The nurses on 12-hour shifts reported less social and domestic disruption than those on 8-hour shifts. On the other hand, the 12-hour shift nurses showed worse indices of well-being, burnout and health than the 8-hour shift nurses. One explanation posited for this finding is that the indices may be associated with their longer daily exposure to the stress of work. Increased number of rest days of 12-hour shift nurses, however, sufficiently dissipated the adverse health and well-being effects over the longer shifts (Iskera-golec et al, 2007).
Altogether, empirical evidence suggests that the shift system, more so long working hours, have deleterious effects on health personnel, including nurses. Despite its importance in the health sector, the shift system may result in situations that jeopardise the safety of patients and staff, affect users of the health sector’s ability to access care, and affect the quality or effectiveness of care received.
For the most part, there is a dearth of data on the shift system within Jamaica and the region.
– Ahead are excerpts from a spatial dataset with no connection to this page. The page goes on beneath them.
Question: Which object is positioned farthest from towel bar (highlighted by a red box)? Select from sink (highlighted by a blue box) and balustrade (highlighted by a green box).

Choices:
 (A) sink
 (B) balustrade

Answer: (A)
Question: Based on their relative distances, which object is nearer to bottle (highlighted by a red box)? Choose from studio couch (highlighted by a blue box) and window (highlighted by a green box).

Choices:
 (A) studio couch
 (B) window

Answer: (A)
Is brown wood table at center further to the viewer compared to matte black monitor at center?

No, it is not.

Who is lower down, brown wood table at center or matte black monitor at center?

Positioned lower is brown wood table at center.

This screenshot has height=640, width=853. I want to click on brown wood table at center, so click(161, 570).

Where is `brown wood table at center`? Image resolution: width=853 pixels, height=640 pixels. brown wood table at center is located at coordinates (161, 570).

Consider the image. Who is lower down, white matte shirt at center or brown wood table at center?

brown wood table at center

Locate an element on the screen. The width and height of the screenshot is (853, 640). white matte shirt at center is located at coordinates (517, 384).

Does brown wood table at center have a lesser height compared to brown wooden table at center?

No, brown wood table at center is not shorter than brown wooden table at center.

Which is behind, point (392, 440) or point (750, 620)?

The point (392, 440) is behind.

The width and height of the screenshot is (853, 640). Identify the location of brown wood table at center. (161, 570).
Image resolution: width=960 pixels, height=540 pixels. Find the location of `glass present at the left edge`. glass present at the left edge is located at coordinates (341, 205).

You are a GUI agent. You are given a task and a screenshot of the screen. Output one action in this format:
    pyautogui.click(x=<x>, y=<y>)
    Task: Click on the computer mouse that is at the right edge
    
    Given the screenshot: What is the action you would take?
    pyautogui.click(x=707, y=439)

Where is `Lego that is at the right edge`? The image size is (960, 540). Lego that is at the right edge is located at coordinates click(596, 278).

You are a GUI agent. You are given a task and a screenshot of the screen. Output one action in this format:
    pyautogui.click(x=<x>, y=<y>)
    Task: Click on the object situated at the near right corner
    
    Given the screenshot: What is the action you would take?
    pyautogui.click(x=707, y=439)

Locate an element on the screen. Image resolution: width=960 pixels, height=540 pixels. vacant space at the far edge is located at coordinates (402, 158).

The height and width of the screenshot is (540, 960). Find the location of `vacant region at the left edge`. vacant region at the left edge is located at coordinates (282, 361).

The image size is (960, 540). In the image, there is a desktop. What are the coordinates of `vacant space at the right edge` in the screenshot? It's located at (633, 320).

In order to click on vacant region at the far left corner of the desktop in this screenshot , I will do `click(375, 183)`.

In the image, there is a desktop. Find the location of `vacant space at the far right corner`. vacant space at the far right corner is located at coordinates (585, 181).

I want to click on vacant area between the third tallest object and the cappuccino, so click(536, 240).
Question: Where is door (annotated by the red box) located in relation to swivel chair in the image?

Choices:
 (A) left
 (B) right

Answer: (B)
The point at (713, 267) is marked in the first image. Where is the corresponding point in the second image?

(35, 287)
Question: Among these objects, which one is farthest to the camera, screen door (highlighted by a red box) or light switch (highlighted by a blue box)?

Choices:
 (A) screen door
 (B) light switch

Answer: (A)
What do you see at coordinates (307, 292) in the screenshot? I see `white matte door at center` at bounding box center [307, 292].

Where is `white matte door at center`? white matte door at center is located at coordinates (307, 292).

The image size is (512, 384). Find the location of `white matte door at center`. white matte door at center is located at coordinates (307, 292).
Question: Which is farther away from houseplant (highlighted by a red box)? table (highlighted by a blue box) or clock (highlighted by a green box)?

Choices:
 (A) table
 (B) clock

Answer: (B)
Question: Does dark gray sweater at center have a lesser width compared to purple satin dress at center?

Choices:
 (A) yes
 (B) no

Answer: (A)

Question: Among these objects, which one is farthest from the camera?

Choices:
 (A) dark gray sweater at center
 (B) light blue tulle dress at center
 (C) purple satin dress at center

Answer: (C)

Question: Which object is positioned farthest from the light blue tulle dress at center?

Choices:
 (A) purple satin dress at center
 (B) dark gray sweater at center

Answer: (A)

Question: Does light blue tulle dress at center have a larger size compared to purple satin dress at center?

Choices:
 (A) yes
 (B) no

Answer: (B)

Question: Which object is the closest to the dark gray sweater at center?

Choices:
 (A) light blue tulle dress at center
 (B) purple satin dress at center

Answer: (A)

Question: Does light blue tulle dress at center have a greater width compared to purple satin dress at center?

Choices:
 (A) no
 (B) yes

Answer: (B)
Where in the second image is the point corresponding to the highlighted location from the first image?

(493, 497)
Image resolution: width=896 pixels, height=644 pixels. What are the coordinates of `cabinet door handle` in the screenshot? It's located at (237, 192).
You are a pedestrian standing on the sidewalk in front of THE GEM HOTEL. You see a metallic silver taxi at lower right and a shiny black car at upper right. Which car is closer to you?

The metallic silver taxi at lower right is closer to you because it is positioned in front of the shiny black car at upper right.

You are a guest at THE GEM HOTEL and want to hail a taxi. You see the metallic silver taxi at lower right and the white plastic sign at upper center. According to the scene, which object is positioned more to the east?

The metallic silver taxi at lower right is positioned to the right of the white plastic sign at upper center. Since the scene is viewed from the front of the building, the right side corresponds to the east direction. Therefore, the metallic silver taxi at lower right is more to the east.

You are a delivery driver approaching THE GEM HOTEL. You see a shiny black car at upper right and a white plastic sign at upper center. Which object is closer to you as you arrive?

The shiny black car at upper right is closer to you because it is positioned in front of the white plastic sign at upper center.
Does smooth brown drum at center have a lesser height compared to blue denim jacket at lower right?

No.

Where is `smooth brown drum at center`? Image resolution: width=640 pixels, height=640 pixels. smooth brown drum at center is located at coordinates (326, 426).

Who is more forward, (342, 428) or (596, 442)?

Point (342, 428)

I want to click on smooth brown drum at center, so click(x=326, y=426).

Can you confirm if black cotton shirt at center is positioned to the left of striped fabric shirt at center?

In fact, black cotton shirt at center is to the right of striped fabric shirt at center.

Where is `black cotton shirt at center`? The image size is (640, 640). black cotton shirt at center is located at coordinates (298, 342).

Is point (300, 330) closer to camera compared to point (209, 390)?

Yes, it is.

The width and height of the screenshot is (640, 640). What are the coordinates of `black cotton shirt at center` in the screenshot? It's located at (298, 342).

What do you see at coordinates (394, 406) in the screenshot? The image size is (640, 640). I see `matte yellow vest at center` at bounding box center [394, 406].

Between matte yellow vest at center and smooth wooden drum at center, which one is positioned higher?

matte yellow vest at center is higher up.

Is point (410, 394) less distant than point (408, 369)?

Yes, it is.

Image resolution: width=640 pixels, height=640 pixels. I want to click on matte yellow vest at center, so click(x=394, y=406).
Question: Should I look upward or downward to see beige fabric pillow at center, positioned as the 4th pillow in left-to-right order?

Hence, a lack of sufficient policies and programmes to address the effects of shift work on health personnel. Policymakers and relevant stakeholders need to address with alacrity this phenomenon. Engaging in research may be the catalyst to determining the extent to which working on shifts affects the quality of life of health personnel and the quality of care and services they offer to users of the health system. Undoubtedly, data obtained may be utilised to inform policies and programmes to address the deleterious effect of shift work.